At around age 3, autistic girls exhibited a thicker cortex than non-autistic girls, with regional differences that accounted for about 9% of the cortical surface. By contrast, differences between autistic and non-autistic boys at the same age were much less widespread.

Across development, autistic girls showed a faster rate of cortical thinning into middle childhood than autistic boys. These sex-specific differences appeared across multiple functional brain networks rather than being restricted to a single region.

Andrews noted that the largest differences were evident at younger ages and then converged by middle childhood. “We typically think of sex differences as being larger after puberty. However, brain development around the ages of 2–4 is highly dynamic, so small timing differences between the sexes can produce larger early differences that then become less distinct later on,” he said.

Implications and the need for inclusive longitudinal studies

These results highlight why long-term research that intentionally includes autistic females is necessary. Nordahl, who directs the APP, explained that early iterations of the study included many more autistic boys than girls, prompting the launch of GAIN in 2014 to boost female participation. Greater representation of females is essential because autistic females comprise about 20% of the autistic population, and understanding autism requires studying both sexes.

GAIN’s expanded female enrollment allowed the team to detect sex-differentiated developmental patterns that would have been missed in male-dominated samples or in cross-sectional snapshots taken at a single age.

Co-authors include Kersten Diers and Martin Reuter of the German Center for Neurodegenerative Diseases; Devani Cordero of Massachusetts General Hospital; and Joshua K. Lee, Danielle J. Harvey, Brianna Heath, Sally J. Rogers, Marjorie Solomon and David Amaral of UC Davis.

Funding: The work was supported by the National Institute of Mental Health (R01MH127046, R01MH128814 and R01MH103284), the National Institute of Child Health and Human Development (P50 HD093079) and the MIND Institute Intellectual and Developmental Disabilities Research Center (P50 HD103526).

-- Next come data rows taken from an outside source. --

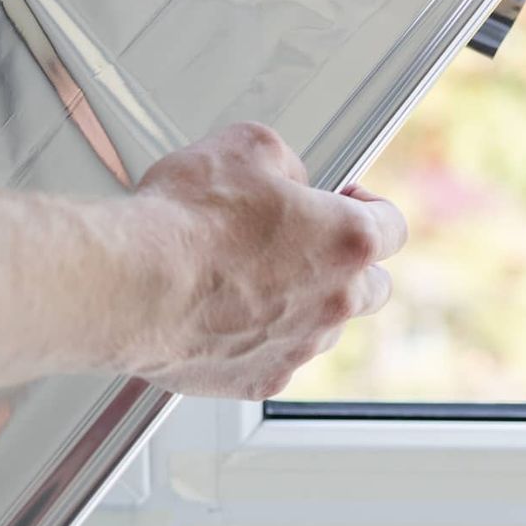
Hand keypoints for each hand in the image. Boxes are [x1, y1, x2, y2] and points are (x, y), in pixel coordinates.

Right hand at [113, 124, 405, 400]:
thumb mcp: (244, 146)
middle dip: (345, 266)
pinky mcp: (257, 379)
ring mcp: (298, 347)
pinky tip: (218, 315)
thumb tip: (286, 178)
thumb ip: (284, 162)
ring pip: (320, 328)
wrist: (134, 283)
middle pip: (371, 288)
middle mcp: (335, 301)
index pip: (392, 226)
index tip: (348, 202)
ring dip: (299, 305)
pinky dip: (254, 340)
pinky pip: (272, 359)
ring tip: (245, 280)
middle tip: (302, 246)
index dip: (370, 208)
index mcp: (347, 240)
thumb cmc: (185, 220)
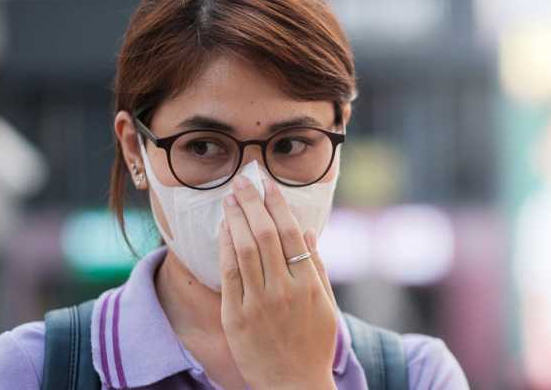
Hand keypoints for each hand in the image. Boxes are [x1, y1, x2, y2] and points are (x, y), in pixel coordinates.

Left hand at [218, 175, 337, 389]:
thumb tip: (307, 230)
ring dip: (236, 219)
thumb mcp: (326, 305)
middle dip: (253, 203)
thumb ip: (317, 266)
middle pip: (264, 235)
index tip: (268, 185)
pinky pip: (228, 274)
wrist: (293, 384)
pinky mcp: (235, 317)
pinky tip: (224, 230)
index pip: (290, 234)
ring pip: (244, 250)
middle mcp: (283, 290)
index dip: (277, 206)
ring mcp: (257, 303)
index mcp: (308, 285)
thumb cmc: (313, 345)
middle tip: (243, 181)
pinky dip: (225, 248)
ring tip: (230, 199)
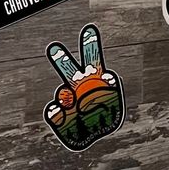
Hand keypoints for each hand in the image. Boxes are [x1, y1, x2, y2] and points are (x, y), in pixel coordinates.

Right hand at [43, 23, 125, 151]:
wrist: (98, 139)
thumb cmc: (108, 117)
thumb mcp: (115, 101)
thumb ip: (112, 88)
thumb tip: (107, 77)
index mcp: (96, 81)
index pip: (93, 59)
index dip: (90, 45)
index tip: (89, 30)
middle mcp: (80, 89)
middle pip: (69, 71)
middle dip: (62, 60)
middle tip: (54, 47)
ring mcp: (69, 102)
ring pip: (62, 93)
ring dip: (69, 99)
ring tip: (82, 109)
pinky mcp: (60, 118)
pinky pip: (53, 111)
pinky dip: (58, 112)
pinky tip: (66, 114)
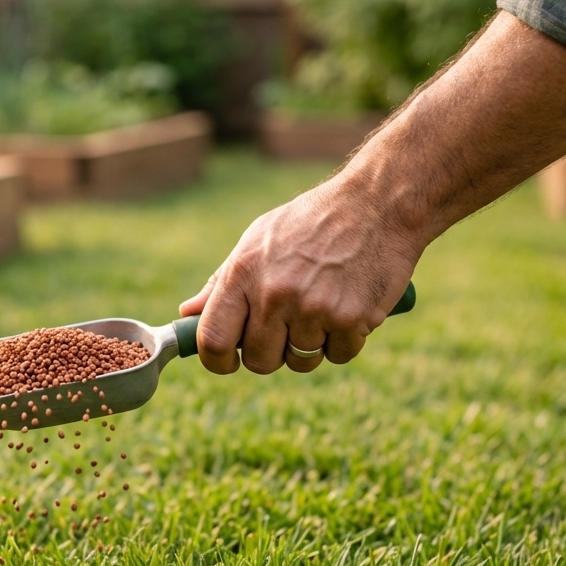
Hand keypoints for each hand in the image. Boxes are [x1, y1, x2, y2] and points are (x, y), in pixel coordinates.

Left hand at [178, 168, 420, 374]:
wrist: (377, 204)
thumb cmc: (313, 222)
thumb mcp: (259, 239)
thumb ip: (222, 281)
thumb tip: (188, 314)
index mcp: (243, 272)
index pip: (213, 339)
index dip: (217, 361)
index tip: (228, 361)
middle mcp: (274, 294)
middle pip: (259, 360)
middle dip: (272, 352)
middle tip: (288, 327)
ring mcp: (313, 309)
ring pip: (301, 361)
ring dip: (312, 345)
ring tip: (323, 307)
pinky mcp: (351, 320)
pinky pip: (339, 355)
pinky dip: (345, 340)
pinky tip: (349, 306)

About this autism research news

Author: Marianne Sharp ([email protected])
Source: UC Davis
Contact: Marianne Sharp – UC Davis
Image: Image credited to Neuroscience News

Original research: Open access. “Sex differences in trajectories of cortical development in autistic children from 2–13 years of age” by Christine Wu Nordahl et al., published in Molecular Psychiatry.


Abstract (summary)

Previous studies have identified alterations in cortical thickness associated with autism, but few have included sufficient numbers of autistic females to investigate sex-specific differences. This longitudinal study modeled cortical thickness and trajectories of cortical thinning across childhood in 290 autistic (88 females) and 139 non-autistic (60 females) participants assessed up to four times between approximately 2 and 13 years of age (918 MRI timepoints).

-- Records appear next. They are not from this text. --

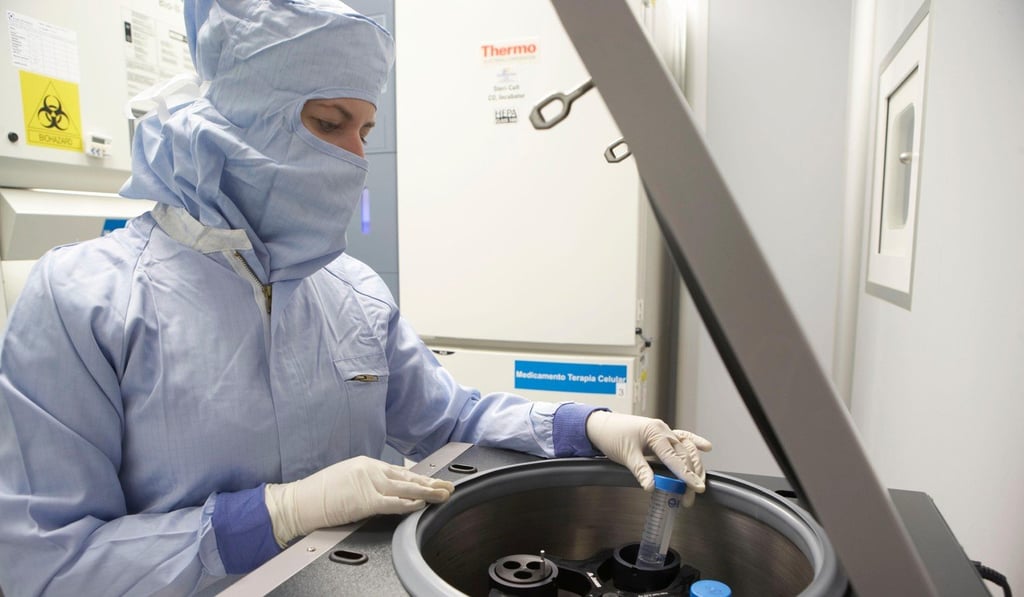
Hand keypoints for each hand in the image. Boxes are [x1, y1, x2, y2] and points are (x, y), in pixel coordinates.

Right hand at [264, 456, 453, 546]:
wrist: (299, 500)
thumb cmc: (317, 493)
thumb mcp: (345, 478)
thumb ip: (366, 482)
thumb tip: (381, 491)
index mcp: (366, 464)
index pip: (399, 472)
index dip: (418, 478)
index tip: (432, 480)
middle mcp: (370, 470)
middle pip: (407, 477)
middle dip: (430, 482)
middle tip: (447, 485)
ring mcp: (368, 484)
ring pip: (406, 488)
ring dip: (428, 491)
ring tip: (443, 494)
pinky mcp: (365, 500)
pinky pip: (393, 502)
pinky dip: (409, 503)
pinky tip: (422, 503)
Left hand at [586, 411, 711, 505]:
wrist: (600, 425)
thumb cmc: (611, 436)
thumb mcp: (626, 455)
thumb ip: (640, 471)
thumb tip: (651, 486)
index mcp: (655, 432)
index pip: (674, 457)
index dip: (686, 474)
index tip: (695, 487)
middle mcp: (662, 430)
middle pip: (684, 454)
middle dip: (690, 475)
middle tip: (692, 495)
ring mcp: (663, 431)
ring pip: (685, 448)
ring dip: (693, 465)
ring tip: (698, 482)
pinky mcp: (660, 435)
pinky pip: (681, 439)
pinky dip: (693, 443)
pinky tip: (706, 447)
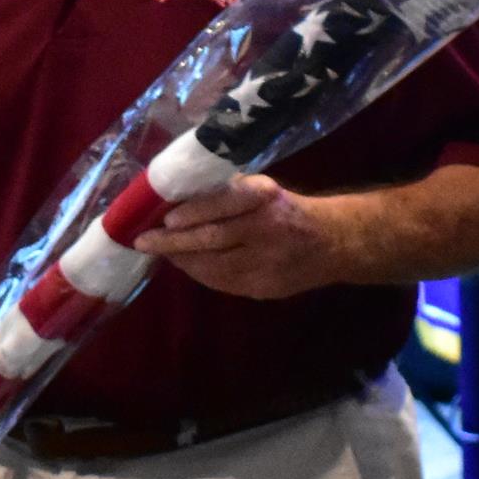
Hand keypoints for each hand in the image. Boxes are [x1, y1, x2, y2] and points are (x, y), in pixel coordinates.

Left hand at [134, 175, 344, 298]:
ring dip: (182, 260)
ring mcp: (268, 262)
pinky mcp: (266, 287)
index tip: (166, 219)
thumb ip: (226, 197)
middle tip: (144, 241)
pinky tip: (187, 264)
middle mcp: (268, 228)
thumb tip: (176, 203)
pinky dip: (201, 273)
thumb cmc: (286, 209)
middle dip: (173, 242)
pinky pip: (223, 283)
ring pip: (213, 265)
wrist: (334, 242)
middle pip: (212, 238)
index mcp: (265, 198)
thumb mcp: (262, 190)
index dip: (192, 213)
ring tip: (161, 252)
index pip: (222, 203)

Using spatiotemporal mixed effects models, the authors estimated cortical thickness in early and later childhood and evaluated age-by-sex-by-diagnosis interactions. Relative to non-autistic peers, autistic females showed more extensive cortical differences than autistic males. These differences spanned multiple functional networks and were mainly characterized by thicker cortex around age 3 and faster cortical thinning thereafter in autistic females. Regions showing sex-by-diagnosis differences overlapped significantly with regions that typically differ by sex in neurotypical development.

While autistic females and males shared some cortical alterations relative to their non-autistic peers, those shared regions were relatively small compared with the broader, sex-specific differences observed. The results support the presence of sex-specific neurobiology in autism and suggest that processes governing sex differentiation in the typical brain contribute to sex differences in the origins and development of autism.